L’Organisation météorologique mondiale (OMM) a récemment mis en garde sur une probabilité de 80% d'un épisode El Niño entre juin et août 2023, apportant son lot potentiel d'événements climatiques extrêmes. Ce phénomène climatique pourrait avoir des répercussions mondiales significatives.
Une situation alarmante pour les mois à venir
Selon l'OMM, l’augmentation des températures « exceptionnellement chaudes » des eaux du Pacifique tropical crée des conditions propices à la formation d’un El Niño, susceptible d'influer sur les régimes de température et de précipitations à l’échelle mondiale. Ce phénomène naturel, qui se produit typiquement tous les deux à sept ans, peut aussi entraîner des extrêmes climatiques.
Le climatologue Stéphane Terray, expert en climatologie, indique que « l’intensité d'El Niño pourrait être modérée à forte, et ceci pourrait aggraver des phénomènes comme les sécheresses ou les inondations dans plusieurs régions du monde ». En novembre, la probabilité que cet épisode se maintienne pourrait dépasser les 90%. Selon Météo-France, El Niño influence non seulement la température des eaux de l'océan mais modifie aussi la circulation atmosphérique mondiale.
Des avertissements sur les impacts mondiaux
Les impacts prévisibles sur les événements climatiques sont d'ores et déjà observés. Entre fin avril et mi-mai 2023, les températures de surface de la mer dans le Pacifique équatorial ont frôlé les seuils d’alerte, dépassant de plus de 6°C la normale saisonnière, selon des rapports récents. Cette tendance est confirmée par des experts de la NOAA qui ajoutent que les conditions actuelles sont favorables à l'apparition d'une phase intense.
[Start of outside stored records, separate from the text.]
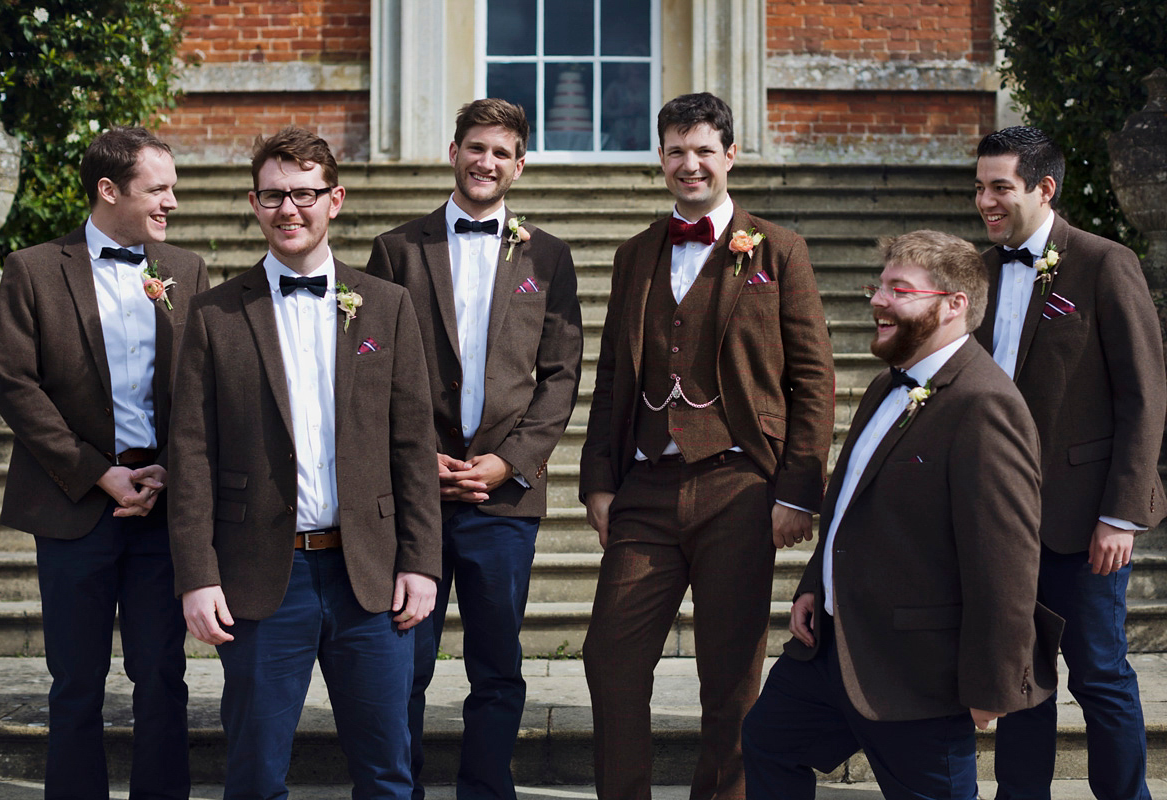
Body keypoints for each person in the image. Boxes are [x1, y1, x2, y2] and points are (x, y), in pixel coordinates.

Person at [168, 126, 442, 800]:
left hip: (370, 576)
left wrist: (422, 562)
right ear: (255, 204)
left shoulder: (387, 305)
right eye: (273, 196)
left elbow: (412, 443)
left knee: (386, 772)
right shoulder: (213, 315)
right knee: (256, 773)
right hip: (263, 577)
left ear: (335, 199)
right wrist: (197, 576)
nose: (289, 210)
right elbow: (191, 453)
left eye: (304, 194)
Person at [578, 91, 836, 800]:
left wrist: (798, 490)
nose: (688, 165)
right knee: (611, 656)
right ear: (659, 158)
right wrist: (599, 481)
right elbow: (611, 378)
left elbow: (814, 378)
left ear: (730, 155)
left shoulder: (778, 249)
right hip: (646, 488)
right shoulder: (635, 255)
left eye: (702, 151)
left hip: (740, 486)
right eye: (675, 151)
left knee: (730, 676)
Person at [741, 229, 1061, 800]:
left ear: (953, 304)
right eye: (878, 286)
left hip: (919, 671)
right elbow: (847, 500)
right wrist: (816, 584)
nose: (877, 301)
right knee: (767, 741)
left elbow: (1007, 562)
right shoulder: (887, 386)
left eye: (898, 290)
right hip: (832, 650)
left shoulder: (984, 404)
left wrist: (993, 681)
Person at [365, 97, 583, 800]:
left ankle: (487, 790)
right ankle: (401, 789)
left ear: (519, 166)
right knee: (406, 658)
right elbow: (372, 366)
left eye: (501, 152)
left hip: (504, 497)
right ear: (453, 151)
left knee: (497, 663)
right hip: (415, 490)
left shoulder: (548, 256)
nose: (485, 162)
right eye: (475, 147)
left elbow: (560, 375)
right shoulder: (398, 249)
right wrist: (415, 457)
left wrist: (510, 460)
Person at [0, 126, 208, 800]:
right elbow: (16, 387)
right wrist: (96, 472)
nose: (172, 201)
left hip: (160, 506)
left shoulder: (185, 268)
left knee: (162, 677)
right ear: (109, 190)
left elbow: (203, 385)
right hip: (74, 505)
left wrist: (169, 468)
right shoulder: (32, 269)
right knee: (77, 683)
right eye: (159, 188)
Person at [974, 126, 1167, 800]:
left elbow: (1143, 395)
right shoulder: (980, 270)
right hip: (999, 519)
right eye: (980, 187)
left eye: (1000, 187)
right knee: (1018, 678)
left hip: (1086, 523)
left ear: (1043, 188)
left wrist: (1122, 512)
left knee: (1099, 675)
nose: (986, 200)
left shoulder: (1103, 262)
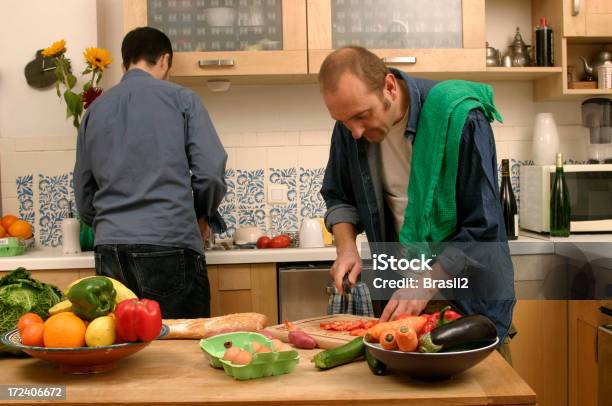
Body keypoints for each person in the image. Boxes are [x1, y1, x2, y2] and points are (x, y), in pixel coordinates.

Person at [319, 46, 515, 357]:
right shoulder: (350, 126)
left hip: (468, 305)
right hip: (400, 299)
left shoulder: (461, 118)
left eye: (361, 116)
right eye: (343, 121)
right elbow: (339, 193)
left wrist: (424, 283)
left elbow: (484, 228)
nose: (354, 131)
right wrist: (346, 248)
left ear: (389, 87)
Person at [74, 27, 227, 319]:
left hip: (110, 251)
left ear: (124, 64)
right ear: (164, 59)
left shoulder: (94, 110)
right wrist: (201, 214)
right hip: (170, 244)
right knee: (181, 352)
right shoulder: (183, 100)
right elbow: (210, 173)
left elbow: (83, 192)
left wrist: (110, 223)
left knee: (122, 352)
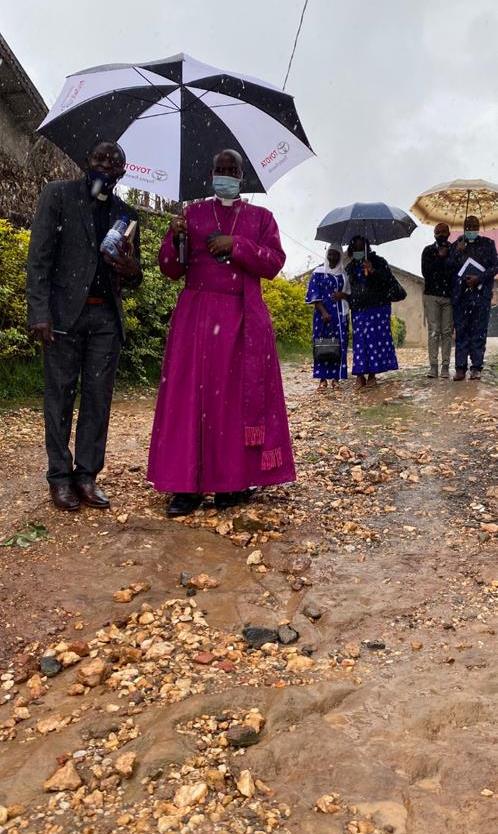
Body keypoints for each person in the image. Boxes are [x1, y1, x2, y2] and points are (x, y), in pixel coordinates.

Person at [148, 149, 296, 517]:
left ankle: (232, 482)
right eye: (219, 170)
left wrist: (237, 246)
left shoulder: (262, 218)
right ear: (210, 174)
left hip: (243, 319)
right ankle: (186, 485)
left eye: (232, 170)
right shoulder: (192, 214)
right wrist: (174, 237)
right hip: (196, 320)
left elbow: (274, 263)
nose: (225, 175)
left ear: (242, 176)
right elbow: (170, 268)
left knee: (233, 403)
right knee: (191, 400)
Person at [26, 141, 142, 511]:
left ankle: (87, 476)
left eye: (115, 162)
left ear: (122, 173)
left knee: (97, 399)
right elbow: (39, 258)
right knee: (59, 397)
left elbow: (135, 276)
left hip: (105, 317)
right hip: (62, 316)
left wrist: (131, 269)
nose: (106, 165)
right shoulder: (58, 196)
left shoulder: (126, 214)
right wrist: (39, 312)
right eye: (99, 158)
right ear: (86, 162)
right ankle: (59, 478)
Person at [346, 236, 402, 387]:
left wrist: (373, 271)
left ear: (367, 248)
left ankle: (372, 374)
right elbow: (348, 288)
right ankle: (359, 375)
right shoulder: (350, 267)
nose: (358, 251)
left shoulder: (379, 262)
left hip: (378, 307)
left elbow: (387, 281)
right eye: (355, 248)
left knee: (374, 341)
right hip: (359, 308)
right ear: (352, 250)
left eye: (361, 248)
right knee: (360, 341)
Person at [448, 216, 498, 381]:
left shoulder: (488, 244)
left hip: (481, 296)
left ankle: (476, 367)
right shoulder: (457, 244)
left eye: (474, 226)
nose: (471, 229)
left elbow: (495, 267)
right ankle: (460, 368)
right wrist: (457, 252)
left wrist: (479, 278)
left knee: (479, 332)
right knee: (461, 332)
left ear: (479, 227)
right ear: (463, 228)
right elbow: (448, 268)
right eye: (468, 227)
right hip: (461, 297)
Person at [305, 246, 350, 391]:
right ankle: (322, 379)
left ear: (340, 257)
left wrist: (341, 295)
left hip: (340, 315)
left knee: (339, 346)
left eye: (335, 254)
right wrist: (323, 312)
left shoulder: (343, 274)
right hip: (322, 315)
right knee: (322, 346)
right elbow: (313, 295)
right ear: (326, 255)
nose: (332, 256)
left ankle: (336, 379)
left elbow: (348, 293)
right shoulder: (318, 273)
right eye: (330, 253)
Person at [421, 222, 453, 378]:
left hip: (449, 297)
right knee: (434, 331)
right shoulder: (428, 251)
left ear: (449, 233)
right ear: (434, 234)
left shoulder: (454, 250)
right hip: (431, 296)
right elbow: (426, 272)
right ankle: (433, 366)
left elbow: (455, 272)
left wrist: (448, 256)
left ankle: (445, 366)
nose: (441, 234)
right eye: (437, 232)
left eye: (443, 231)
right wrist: (439, 258)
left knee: (447, 332)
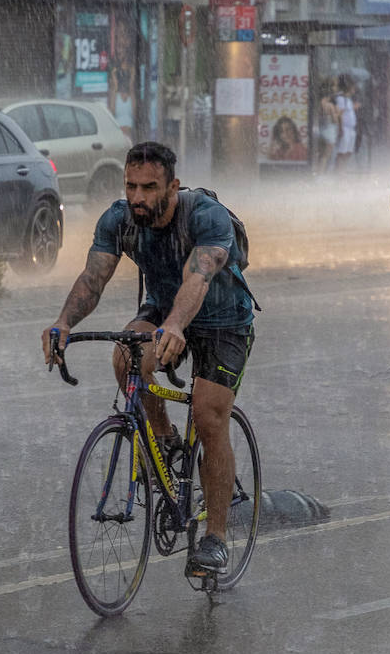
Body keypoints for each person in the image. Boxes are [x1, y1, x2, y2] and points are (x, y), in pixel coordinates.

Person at [43, 141, 255, 579]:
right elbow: (94, 278)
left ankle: (215, 539)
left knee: (209, 415)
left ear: (173, 186)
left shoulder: (205, 217)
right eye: (131, 186)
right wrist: (63, 322)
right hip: (162, 308)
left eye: (149, 187)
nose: (137, 197)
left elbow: (199, 276)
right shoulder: (119, 220)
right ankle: (165, 438)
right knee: (126, 359)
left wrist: (176, 325)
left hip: (223, 320)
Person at [333, 74, 358, 172]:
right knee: (342, 151)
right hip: (345, 128)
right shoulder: (341, 98)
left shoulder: (348, 99)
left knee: (349, 151)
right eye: (353, 87)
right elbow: (340, 114)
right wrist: (340, 128)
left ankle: (343, 169)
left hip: (351, 128)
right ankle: (338, 170)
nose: (354, 90)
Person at [313, 85, 339, 173]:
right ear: (328, 96)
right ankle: (321, 175)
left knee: (319, 155)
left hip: (319, 132)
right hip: (329, 133)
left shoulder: (316, 105)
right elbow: (335, 120)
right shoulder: (330, 105)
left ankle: (316, 173)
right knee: (325, 157)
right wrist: (338, 114)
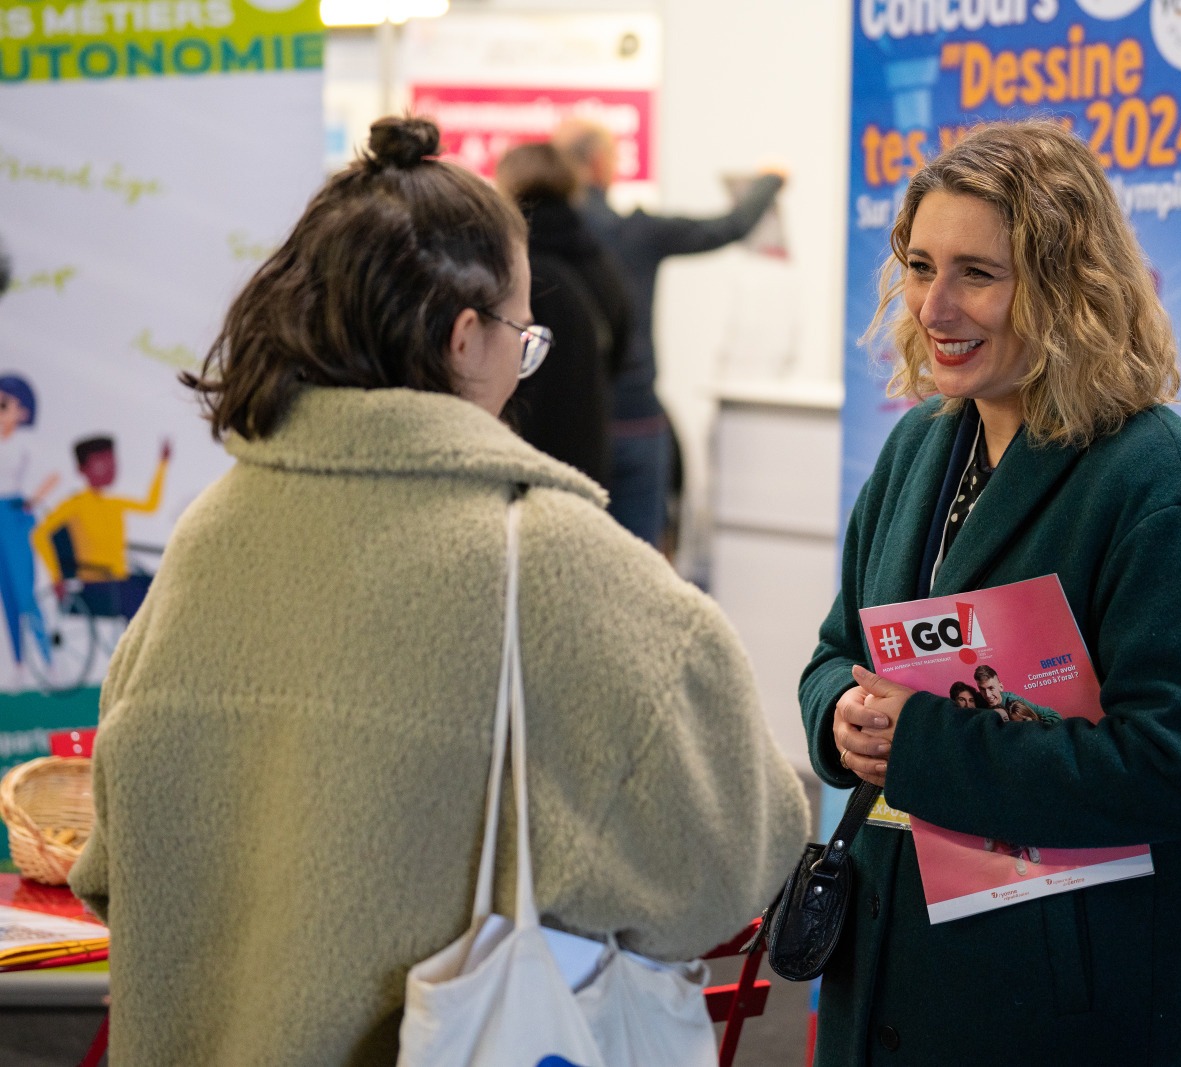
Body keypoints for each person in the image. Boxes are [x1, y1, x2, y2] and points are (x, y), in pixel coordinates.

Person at [68, 117, 809, 1067]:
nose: (521, 363)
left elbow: (113, 865)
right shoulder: (563, 562)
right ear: (466, 338)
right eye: (523, 335)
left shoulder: (211, 533)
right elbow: (733, 864)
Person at [798, 121, 1181, 1065]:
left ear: (1067, 289)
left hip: (1064, 1014)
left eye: (978, 272)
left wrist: (923, 743)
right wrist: (839, 716)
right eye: (922, 265)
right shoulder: (919, 447)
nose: (936, 305)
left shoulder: (1156, 488)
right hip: (899, 977)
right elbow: (836, 647)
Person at [553, 118, 784, 548]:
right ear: (600, 163)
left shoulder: (538, 241)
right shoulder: (637, 233)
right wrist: (771, 180)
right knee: (639, 561)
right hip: (635, 416)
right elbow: (727, 227)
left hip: (569, 423)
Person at [494, 141, 631, 488]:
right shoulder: (599, 259)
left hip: (519, 453)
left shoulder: (510, 266)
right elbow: (622, 342)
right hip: (586, 445)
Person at [32, 435, 169, 618]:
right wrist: (57, 577)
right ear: (82, 469)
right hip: (96, 585)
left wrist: (163, 464)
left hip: (119, 580)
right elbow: (39, 534)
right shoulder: (75, 504)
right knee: (137, 597)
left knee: (165, 586)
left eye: (112, 464)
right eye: (101, 465)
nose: (110, 470)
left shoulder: (113, 503)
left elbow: (150, 506)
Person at [0, 374, 58, 666]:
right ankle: (18, 665)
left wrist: (31, 502)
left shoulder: (24, 444)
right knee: (7, 594)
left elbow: (53, 474)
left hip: (14, 514)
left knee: (25, 592)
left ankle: (48, 661)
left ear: (22, 412)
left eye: (3, 404)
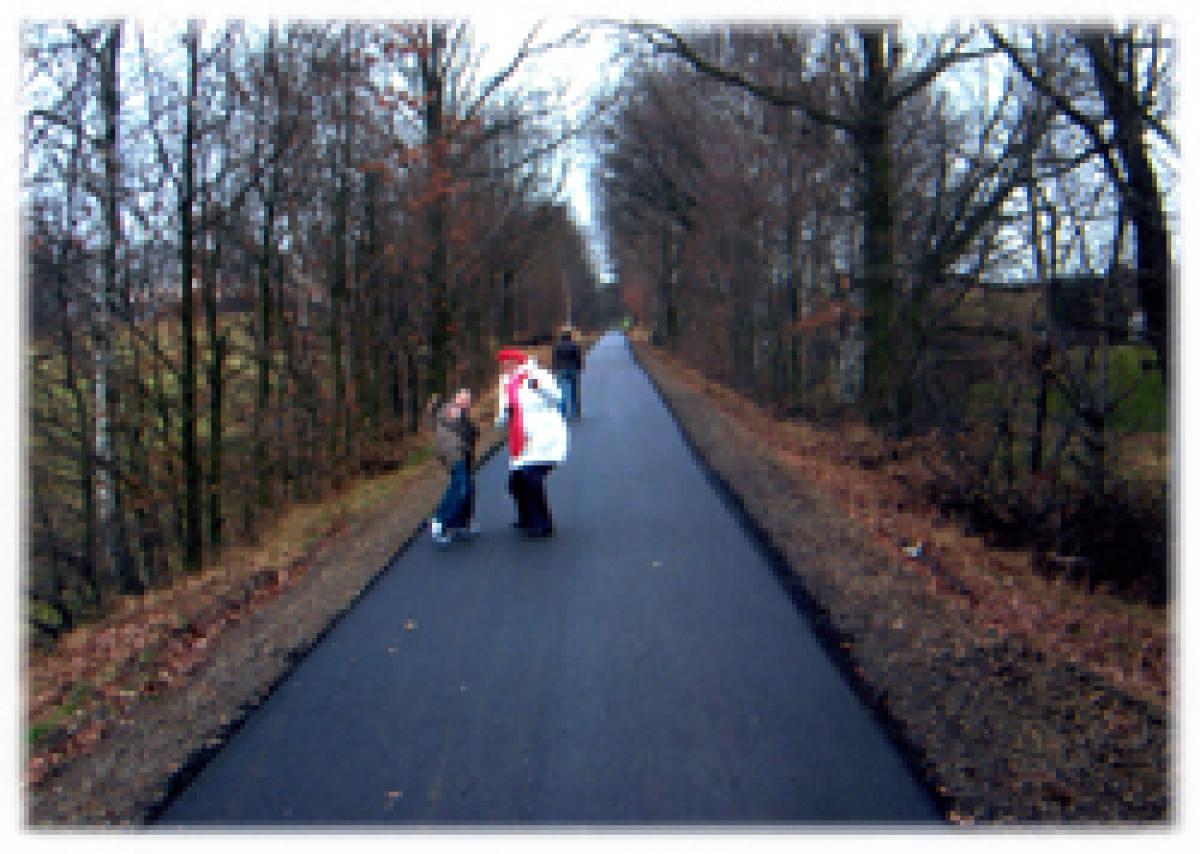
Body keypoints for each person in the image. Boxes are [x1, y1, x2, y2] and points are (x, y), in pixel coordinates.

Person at [496, 349, 568, 538]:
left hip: (544, 435)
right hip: (520, 438)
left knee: (530, 477)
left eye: (510, 363)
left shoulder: (537, 376)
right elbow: (505, 409)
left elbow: (557, 397)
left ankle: (543, 523)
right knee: (516, 482)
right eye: (504, 364)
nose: (507, 366)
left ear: (518, 362)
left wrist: (539, 387)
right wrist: (502, 417)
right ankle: (526, 517)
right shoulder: (506, 382)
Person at [429, 388, 479, 545]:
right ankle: (439, 520)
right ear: (456, 398)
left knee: (467, 486)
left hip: (457, 452)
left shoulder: (457, 413)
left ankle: (461, 523)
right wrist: (470, 429)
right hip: (453, 452)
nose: (466, 403)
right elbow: (460, 427)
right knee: (460, 487)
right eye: (463, 399)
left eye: (468, 401)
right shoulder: (452, 410)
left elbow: (468, 432)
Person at [551, 327, 584, 420]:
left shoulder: (557, 346)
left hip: (561, 370)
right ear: (570, 336)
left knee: (562, 391)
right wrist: (579, 368)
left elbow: (554, 359)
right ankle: (575, 412)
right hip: (573, 369)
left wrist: (555, 369)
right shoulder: (575, 346)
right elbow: (578, 359)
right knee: (574, 392)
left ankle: (562, 412)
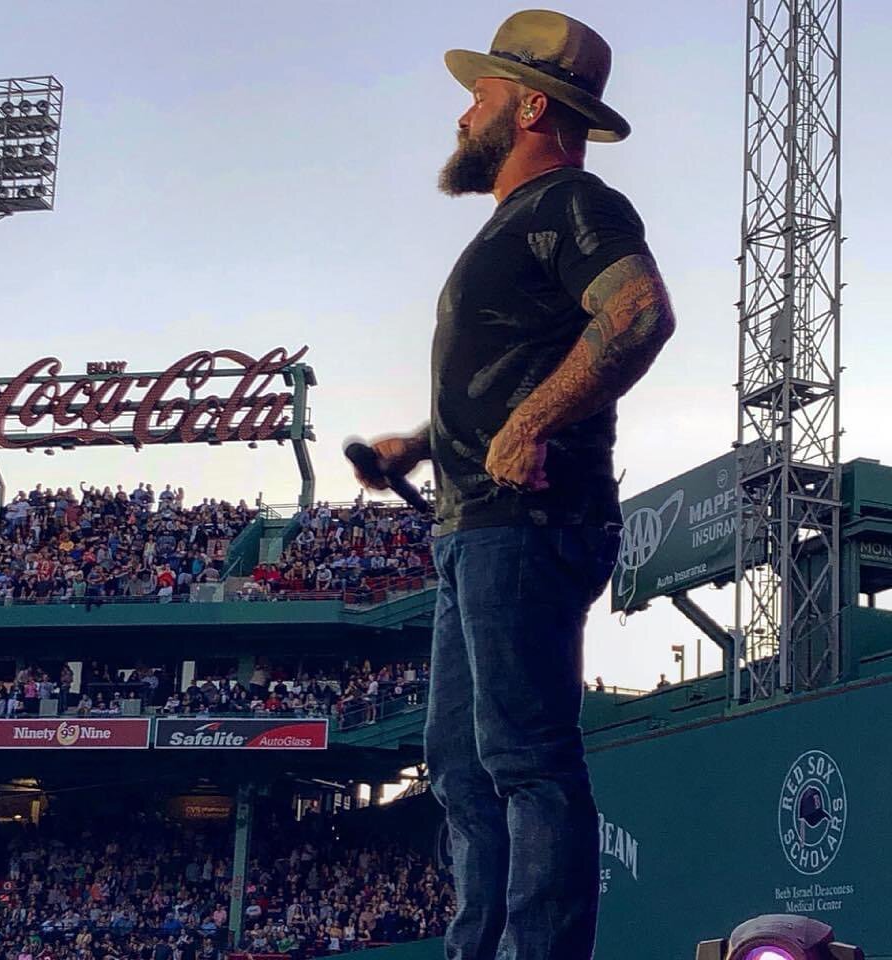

La secrétaire générale de l'OMM, Celeste Saulo, a également exprimé ses craintes en soulignant la nécessité de se préparer pour un possible El Niño puissant : « Cela pourrait augmenter le risque de sécheresse, de fortes pluies, et de vagues de chaleur, affectant à la fois la terre et les océans ». De plus, l'OMM s'inquiète des conséquences sur les zones touchées par la mousson en Asie et la Corne de l'Afrique.
Un appel à l'action
Dans des déclarations récentes, Antonio Guterres, le secrétaire général de l'ONU, a réitéré l'urgence climatique que représente cette situation, avertissant que « les effets d'El Niño viendront aggraver une planète qui se réchauffe, et les répercussions se feront sentir encore plus loin ». Son appel insistait sur la nécessité de réduire notre dépendance aux combustibles fossiles pour atténuer ces impacts.
Bien que l’OMM précise que le changement climatique n'a pas prouvé l'augmentation de la fréquence d’El Niño, les effets de l’activité humaine sur le climat exacerbent les impacts des phénomènes climatiques naturels. Les spécialistes du climat insistent sur l'importance de la surveillance continue et de la recherche pour comprendre ces dynamiques.